Excerpted text Start Marker
Morphine; How does it work?

Hey Everyone!

I was wandering around checking the latest news and look what I’ve found; according to this article, there could be a biochemical mechanism existing in mammals capable of producing morphine, a strong pain-relieving drug, got from Opium.

I’ve heard a lot about this drug but I never really cared how it works; so I started exploring, and I learned a lot. Now what is Morphine exactly? To answer this question we have break through some essential cell biology and biochemistry.

Since opioids bind to opioid receptors and opioid receptors are a group of G protein coupled-receptors, I’ll start with a brief history about G Proteins.

G proteins (or Guanine nucleotide-binding proteins) are heteromeric (i.e., made of three different subunits) proteins which belong to a larger group of enzymes called GTPases. The subunits are:

  • Gα, the binding site. When the complex is activated, the Gα subunit swaps GDP for GTP.
Excerpted text End Marker
#### What to do
a. Using the morphine post, decide whether each statement agrees with it: (i) opioid receptors are a group of G protein coupled-receptors; (ii) G proteins belong to a larger group of enzymes called kinases; (iii) when the complex is activated, the Gα subunit swaps GTP for GDP. Give yes or no for each, with the deciding words quoted from the post.
b. Retype everything from "G proteins (or" down to "GDP for GTP." in the morphine post.
c. List every drug or drug source named in the morphine post.
Base each answer on the morphine post alone.
Information supplied Start Marker
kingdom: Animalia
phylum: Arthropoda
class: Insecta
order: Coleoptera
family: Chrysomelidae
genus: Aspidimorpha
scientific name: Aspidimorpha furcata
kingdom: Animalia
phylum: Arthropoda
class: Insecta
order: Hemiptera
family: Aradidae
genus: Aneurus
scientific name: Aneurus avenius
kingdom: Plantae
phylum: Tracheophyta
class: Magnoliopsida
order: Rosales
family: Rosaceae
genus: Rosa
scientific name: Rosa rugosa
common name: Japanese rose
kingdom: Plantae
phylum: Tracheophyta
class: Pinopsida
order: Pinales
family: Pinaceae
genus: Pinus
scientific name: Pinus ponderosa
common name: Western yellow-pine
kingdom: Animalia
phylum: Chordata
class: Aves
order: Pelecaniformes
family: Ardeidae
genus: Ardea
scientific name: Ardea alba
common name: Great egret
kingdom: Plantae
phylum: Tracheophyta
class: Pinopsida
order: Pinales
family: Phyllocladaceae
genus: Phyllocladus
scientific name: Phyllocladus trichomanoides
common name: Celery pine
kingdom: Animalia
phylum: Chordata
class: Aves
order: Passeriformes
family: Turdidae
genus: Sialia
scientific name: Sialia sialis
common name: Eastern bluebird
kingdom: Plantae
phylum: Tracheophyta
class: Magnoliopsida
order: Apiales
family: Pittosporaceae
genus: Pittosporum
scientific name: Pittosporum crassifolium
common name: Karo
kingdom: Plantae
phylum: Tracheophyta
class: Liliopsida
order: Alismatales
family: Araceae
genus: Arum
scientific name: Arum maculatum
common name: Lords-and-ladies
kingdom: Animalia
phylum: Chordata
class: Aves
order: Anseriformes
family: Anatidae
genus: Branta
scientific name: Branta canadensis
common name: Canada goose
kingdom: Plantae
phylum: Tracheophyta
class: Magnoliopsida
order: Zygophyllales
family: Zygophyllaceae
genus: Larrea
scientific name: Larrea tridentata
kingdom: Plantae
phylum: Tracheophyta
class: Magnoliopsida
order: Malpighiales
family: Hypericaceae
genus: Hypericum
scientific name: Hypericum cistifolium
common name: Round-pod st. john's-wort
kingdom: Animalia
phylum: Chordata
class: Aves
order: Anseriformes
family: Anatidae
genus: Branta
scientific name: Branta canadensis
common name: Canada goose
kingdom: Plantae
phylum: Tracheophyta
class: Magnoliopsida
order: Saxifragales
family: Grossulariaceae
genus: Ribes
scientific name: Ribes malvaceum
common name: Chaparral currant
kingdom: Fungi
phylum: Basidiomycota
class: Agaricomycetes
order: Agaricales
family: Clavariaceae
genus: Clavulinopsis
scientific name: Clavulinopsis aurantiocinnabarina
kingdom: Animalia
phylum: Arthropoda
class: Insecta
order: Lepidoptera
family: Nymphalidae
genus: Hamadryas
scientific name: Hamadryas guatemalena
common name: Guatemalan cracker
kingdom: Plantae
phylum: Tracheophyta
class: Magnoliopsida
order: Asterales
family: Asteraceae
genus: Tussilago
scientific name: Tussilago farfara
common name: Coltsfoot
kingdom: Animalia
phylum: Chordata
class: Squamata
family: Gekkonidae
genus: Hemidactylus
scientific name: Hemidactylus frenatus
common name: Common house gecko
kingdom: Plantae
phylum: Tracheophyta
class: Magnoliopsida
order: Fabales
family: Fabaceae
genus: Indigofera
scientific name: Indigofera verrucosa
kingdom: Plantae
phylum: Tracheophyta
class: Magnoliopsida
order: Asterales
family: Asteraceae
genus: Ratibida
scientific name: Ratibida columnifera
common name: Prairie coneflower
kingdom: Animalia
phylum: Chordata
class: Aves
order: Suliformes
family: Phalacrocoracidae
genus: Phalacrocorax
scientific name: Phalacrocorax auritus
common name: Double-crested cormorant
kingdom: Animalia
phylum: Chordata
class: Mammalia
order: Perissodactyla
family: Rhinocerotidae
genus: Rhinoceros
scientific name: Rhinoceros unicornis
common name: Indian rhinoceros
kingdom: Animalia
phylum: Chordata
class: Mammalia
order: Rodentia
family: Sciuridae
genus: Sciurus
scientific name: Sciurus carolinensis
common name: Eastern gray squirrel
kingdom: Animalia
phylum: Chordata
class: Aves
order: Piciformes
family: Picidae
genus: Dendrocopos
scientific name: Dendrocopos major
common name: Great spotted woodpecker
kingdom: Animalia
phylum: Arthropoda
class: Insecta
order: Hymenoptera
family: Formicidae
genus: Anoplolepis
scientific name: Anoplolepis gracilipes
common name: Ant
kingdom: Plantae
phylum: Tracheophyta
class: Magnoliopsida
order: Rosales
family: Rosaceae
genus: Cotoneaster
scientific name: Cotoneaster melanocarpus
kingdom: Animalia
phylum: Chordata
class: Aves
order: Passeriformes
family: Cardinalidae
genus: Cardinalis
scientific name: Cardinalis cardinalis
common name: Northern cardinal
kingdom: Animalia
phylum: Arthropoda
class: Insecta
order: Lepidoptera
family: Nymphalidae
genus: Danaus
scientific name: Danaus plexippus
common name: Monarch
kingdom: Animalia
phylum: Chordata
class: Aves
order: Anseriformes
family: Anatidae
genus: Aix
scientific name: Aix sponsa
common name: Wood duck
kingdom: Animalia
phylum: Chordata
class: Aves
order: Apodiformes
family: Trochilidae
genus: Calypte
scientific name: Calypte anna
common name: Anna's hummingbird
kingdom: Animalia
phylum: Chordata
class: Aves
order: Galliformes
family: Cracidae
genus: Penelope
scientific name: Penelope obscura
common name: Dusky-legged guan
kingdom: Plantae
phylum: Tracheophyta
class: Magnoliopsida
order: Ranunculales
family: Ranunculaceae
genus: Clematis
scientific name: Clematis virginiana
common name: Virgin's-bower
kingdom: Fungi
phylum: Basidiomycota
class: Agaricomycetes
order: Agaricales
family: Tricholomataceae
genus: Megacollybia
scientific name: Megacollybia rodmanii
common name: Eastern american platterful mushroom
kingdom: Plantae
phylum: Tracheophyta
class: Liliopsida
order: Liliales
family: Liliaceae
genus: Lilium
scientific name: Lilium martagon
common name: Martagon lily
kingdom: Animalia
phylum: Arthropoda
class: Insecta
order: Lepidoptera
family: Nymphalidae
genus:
Information supplied End Marker
#### Answers per task
a.
(i) Yes: "opioid receptors are a group of G protein coupled-receptors"
(ii) No: "belong to a larger group of enzymes called GTPases"
(iii) No: "the Gα subunit swaps GDP for GTP"

b.
G proteins (or Guanine nucleotide-binding proteins) are heteromeric (i.e., made of three different subunits) proteins which belong to a larger group of enzymes called GTPases. The subunits are:

  • Gα, the binding site. When the complex is activated, the Gα subunit swaps GDP for GTP.

c. morphine, Opium, opioids